L’uso degli strumenti digital sul lavoro è cresciuto enormemente con la pandemia, ma quando questo può sfociare in abuso?
Viviamo in un mondo in cui le distanze sono sempre più relative, dove ogni schermo può portarci in contatto con l’intero pianeta. Il digital ormai è una parte della nostra realtà e durante l’emergenza Covid ha mostrato le sue potenzialità in ogni campo. Tra scuola, sociale e lavoro i campi di applicazione sono stati molteplici ed è soprattutto in ambito professionale che i risultati sono stati apprezzati.
Lo smart working ha cambiato la faccia dell’industria e ha permesso a molte persone di mantenere il proprio posto anche se impossibilitati ad andare in ufficio. Rimuovendo la necessità di recarsi fisicamente sul luogo si sono creati nuovi scenari prima inediti, che possono portare a grandi benefici se sfruttati al meglio. Non è però tutto rose e fiori: ci sono anche dei rischi legati a questo metodo di lavoro che devono venire ponderati attentamente.
Gli abusi e i rischi per la salute
Si tratta sicuramente di un grande traguardo per il digital, che ha potuto mostrare le sue infinite possibilità in ogni ambito. C’è però una cosa che effettivamente potrebbe causare dei problemi: è accaduto tutto troppo in fretta. Sono anni ormai che affermo che i social e le tecnologie digitali rappresentano il presente, non il futuro, in un paese fin troppo ancorato al passato. Adesso, a causa del coronavirus, tutti si sono dovuto forzatamente adeguare nel giro di pochi mesi senza davvero conoscere questi strumenti.
Con una simile “indigestione informatica” è normale che nascano delle complicazioni. Pur non parlando di strumenti innovativi molte persone si sono dovute adattare a sistemi lavorativi, situazioni e ritmi a cui non erano affatto preparati. Per alcuni lavoratori ad esempio questo ha significato il non poter mai tecnicamente “staccare”, creando una fonte continua di stress che e poi sfociata nel burnout.
La sindrome da burnout è una condizione causata da stress intenso e prolungato e presenta diversi sintomi fisici e psicosomatici. Tra questi ci sono emicranie, colon irritabile, insonnia e sintomi psicologici come stati d’ansia, attacchi di panico ed episodi depressivi. È chiaro che un simile stato di salute può influire pesantemente sia sulla sfera lavorativa che privata, portando il soggetto ad accumulare maggior stress e di conseguenza a peggiorare.
Qual è quindi la verità?
La verità, come al solito, sta nel mezzo: non si può giudicare in termini di assoluti ma bisogna valutare ogni caso in maniera a se stante. Stiamo parlando di equilibri che variano da individuo a individuo e quindi è logico che non si possano stabilire limiti esatti.

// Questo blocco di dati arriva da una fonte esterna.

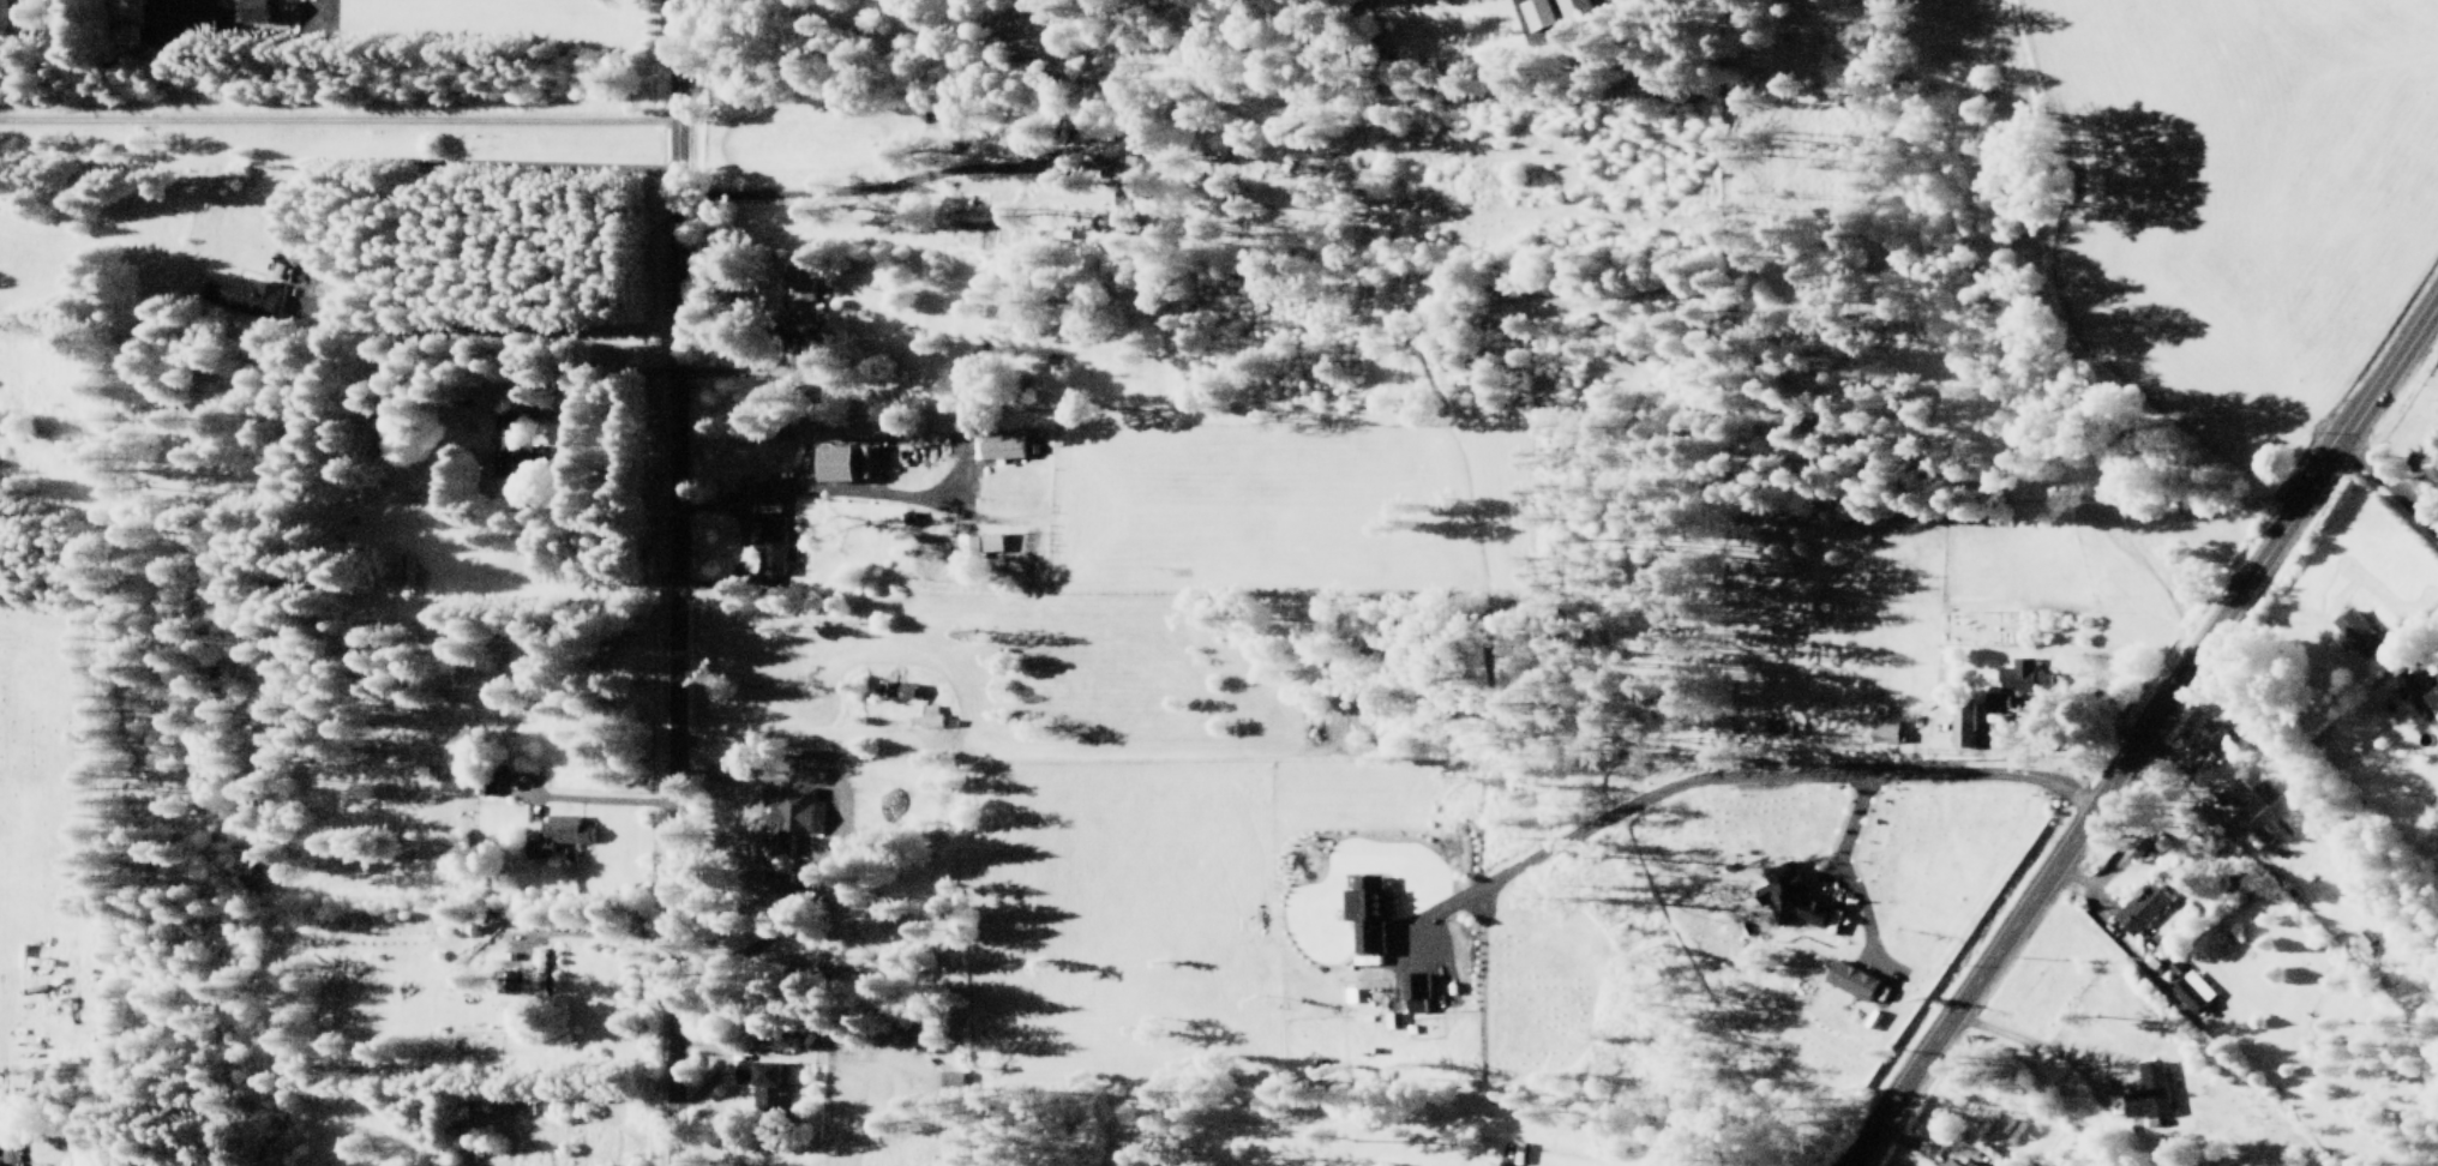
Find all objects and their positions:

Sta al datore di lavoro e al dipendente stesso valutare l’effetto e l’efficacia dello smart working sul proprio lavoro.
Per esempio in casi di impieghi con bassa interdipendenza da altri lavori e alta autonomia, lo smart working può produrre ottimi risultati. Al contrario posizioni che necessitano di lavorare a stretto contatto con altri reparti e consentono poca autonomia potrebbero non essere adatte al lavoro telematico. Attualmente in Italia la situazione legislativa per il lavoro online non è ancora del tutto definita e per questo è importante muoversi adesso.
Lo smart working farà sempre più parte della nostra vita, inutile pensare il contrario. Quello però che è necessario capire è che non si tratta di un qualche strumento “magico”. Come ogni sistema presenta dei pro e dei contro che vanno valutati attentamente e considerati caso per caso. In un mondo ormai digital sta a noi uomini capire come usare al meglio tutti gli strumenti che abbiamo creato per rendere migliore la nostra vita.